**TASK BRIEF**
Quote the stretch of the items below from the line containing "genus: Orthogonikleithrus" through the line containing "scientific name: Vriesea unilateralis", with both of those lines included. Leave the pictures out of your answer.

**RECORDS SUPPLIED**
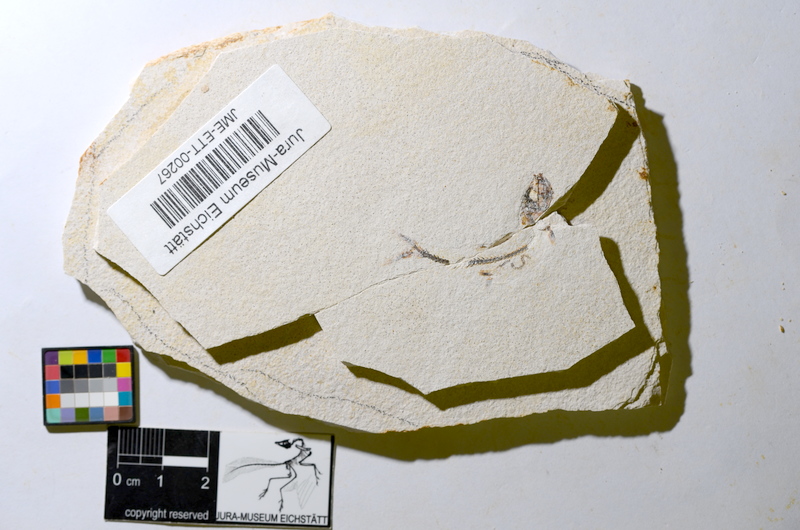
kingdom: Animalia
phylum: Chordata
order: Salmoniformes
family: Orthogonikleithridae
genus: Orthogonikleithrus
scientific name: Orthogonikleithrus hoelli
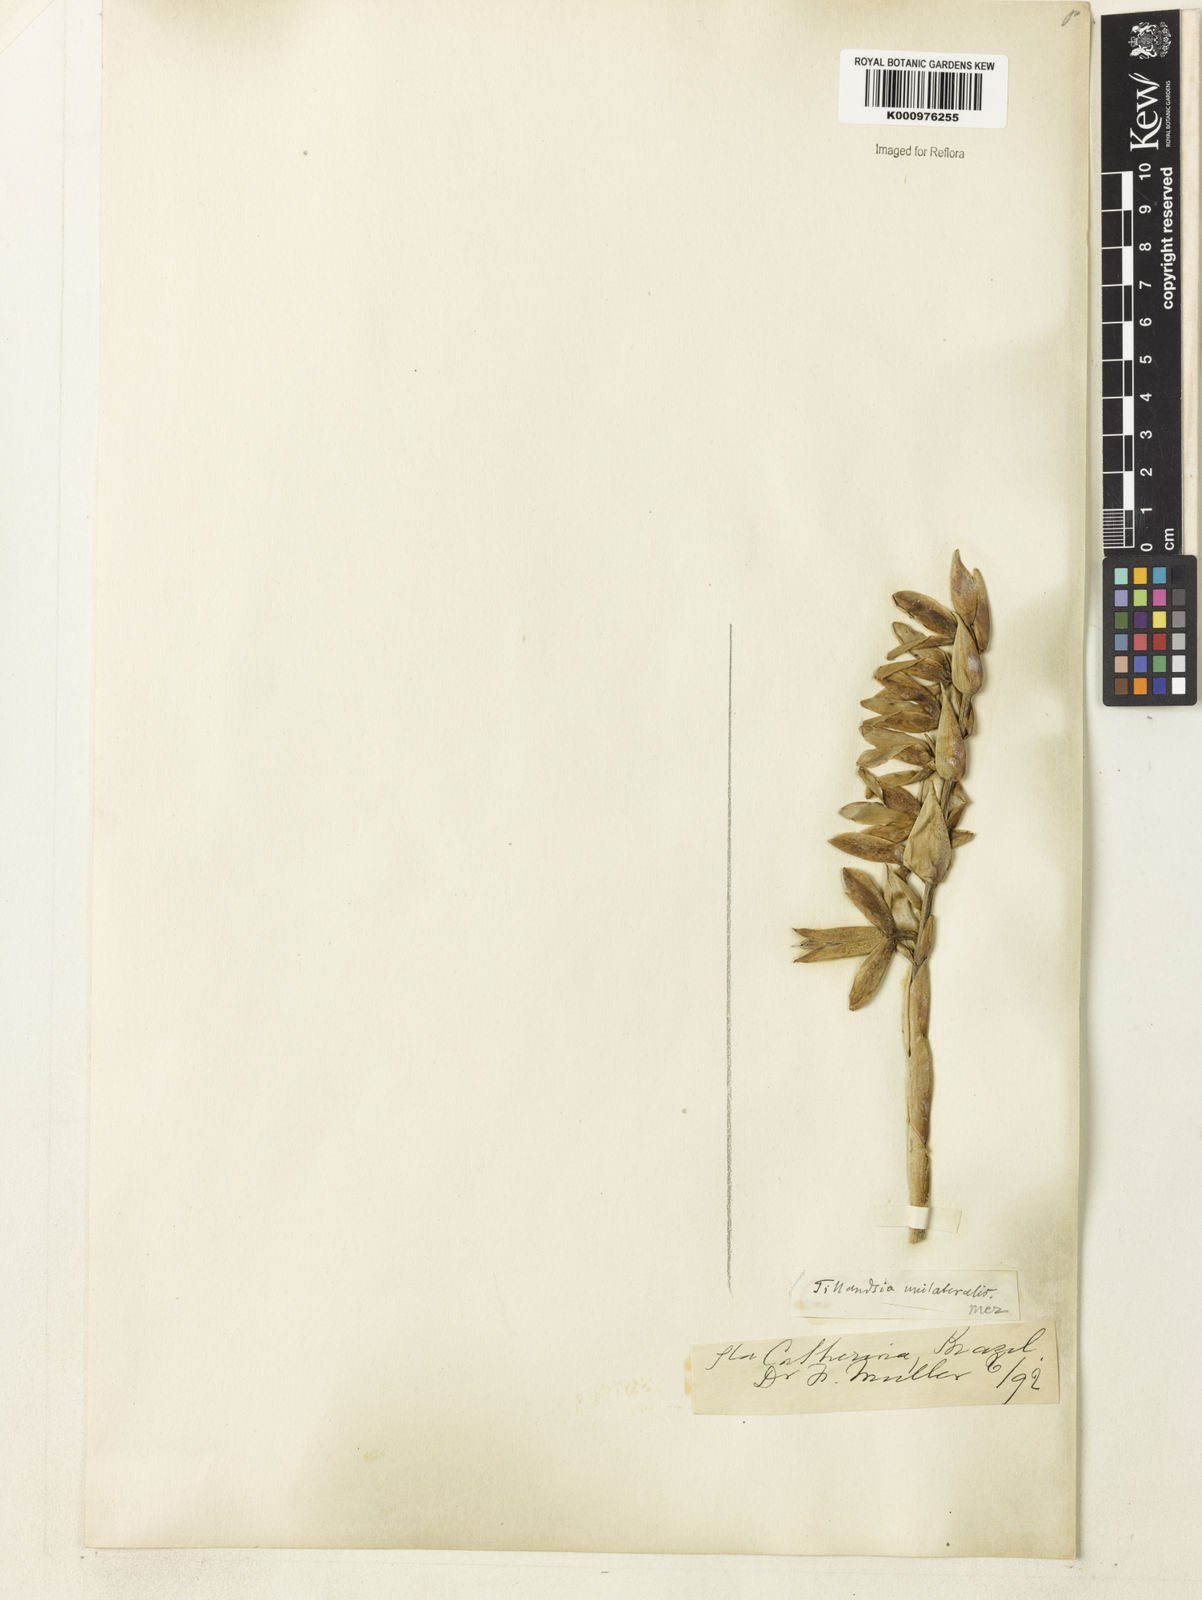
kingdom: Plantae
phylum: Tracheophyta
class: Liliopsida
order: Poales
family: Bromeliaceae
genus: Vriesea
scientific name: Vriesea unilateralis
...
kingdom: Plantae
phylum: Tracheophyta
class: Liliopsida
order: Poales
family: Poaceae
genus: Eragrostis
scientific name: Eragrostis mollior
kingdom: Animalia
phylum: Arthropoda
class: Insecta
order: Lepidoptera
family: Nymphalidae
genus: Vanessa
==
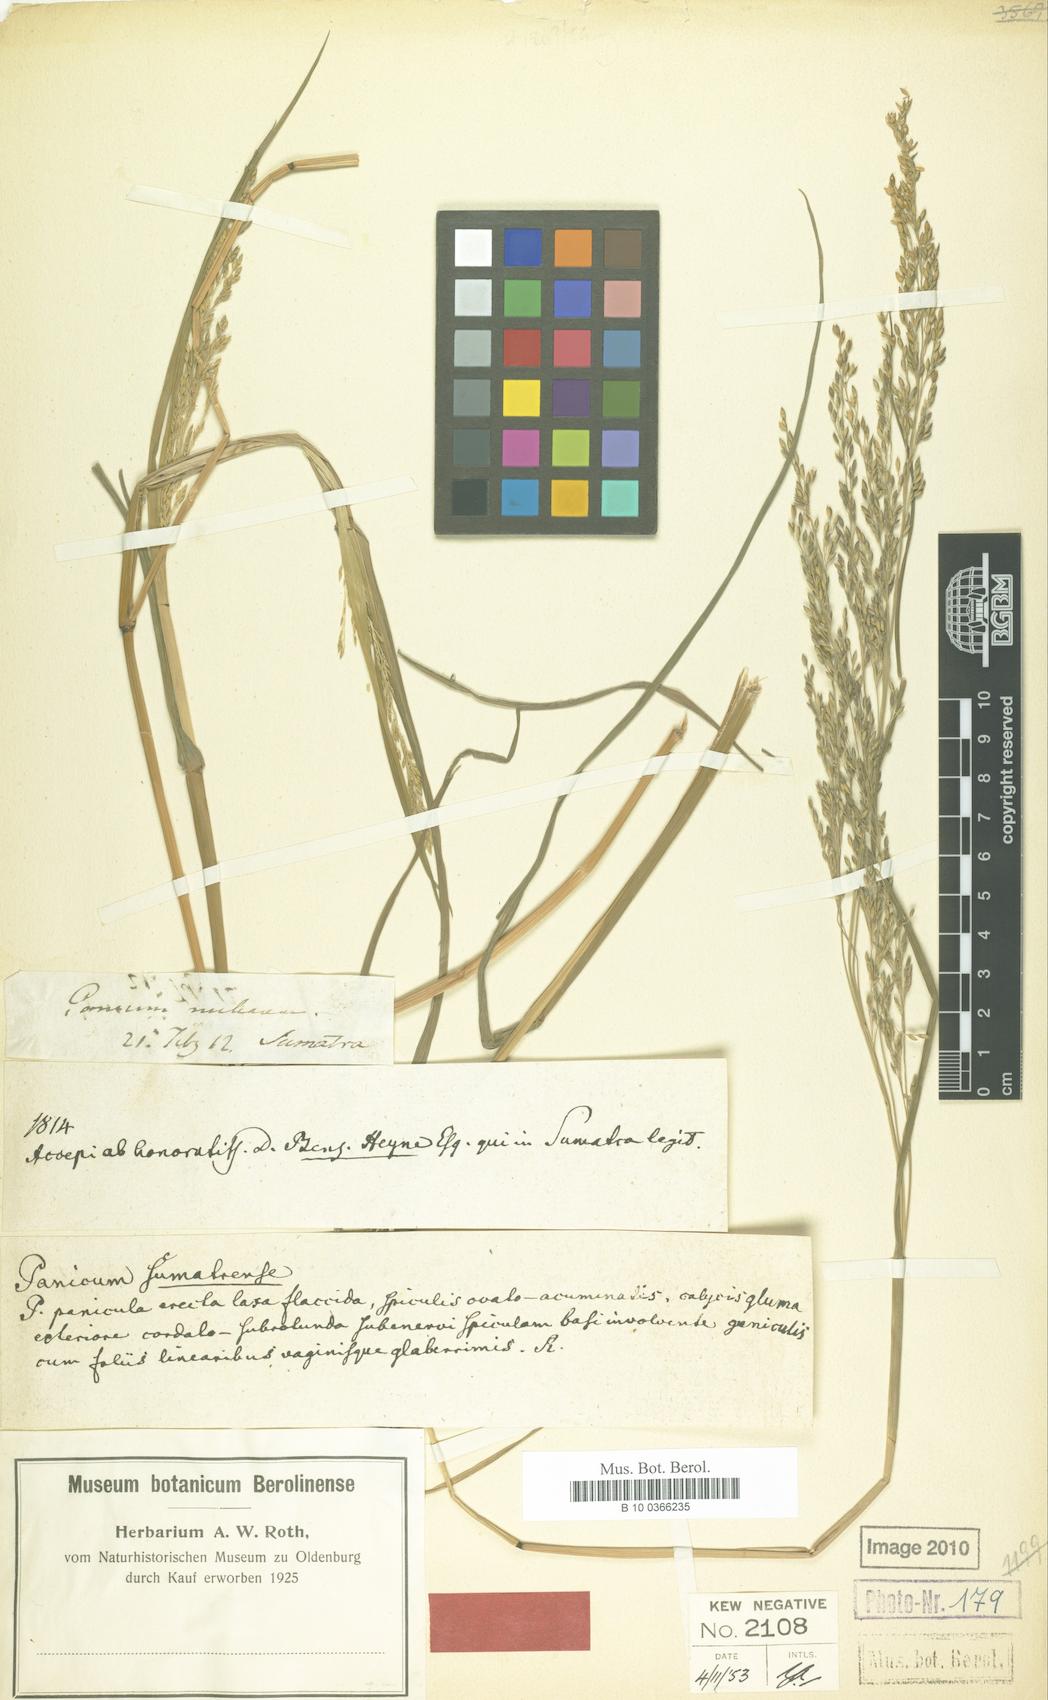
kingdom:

**SOLUTION TO THIS PROBLEM**
genus: Orthogonikleithrus
scientific name: Orthogonikleithrus hoelli
kingdom: Plantae
phylum: Tracheophyta
class: Liliopsida
order: Poales
family: Bromeliaceae
genus: Vriesea
scientific name: Vriesea unilateralis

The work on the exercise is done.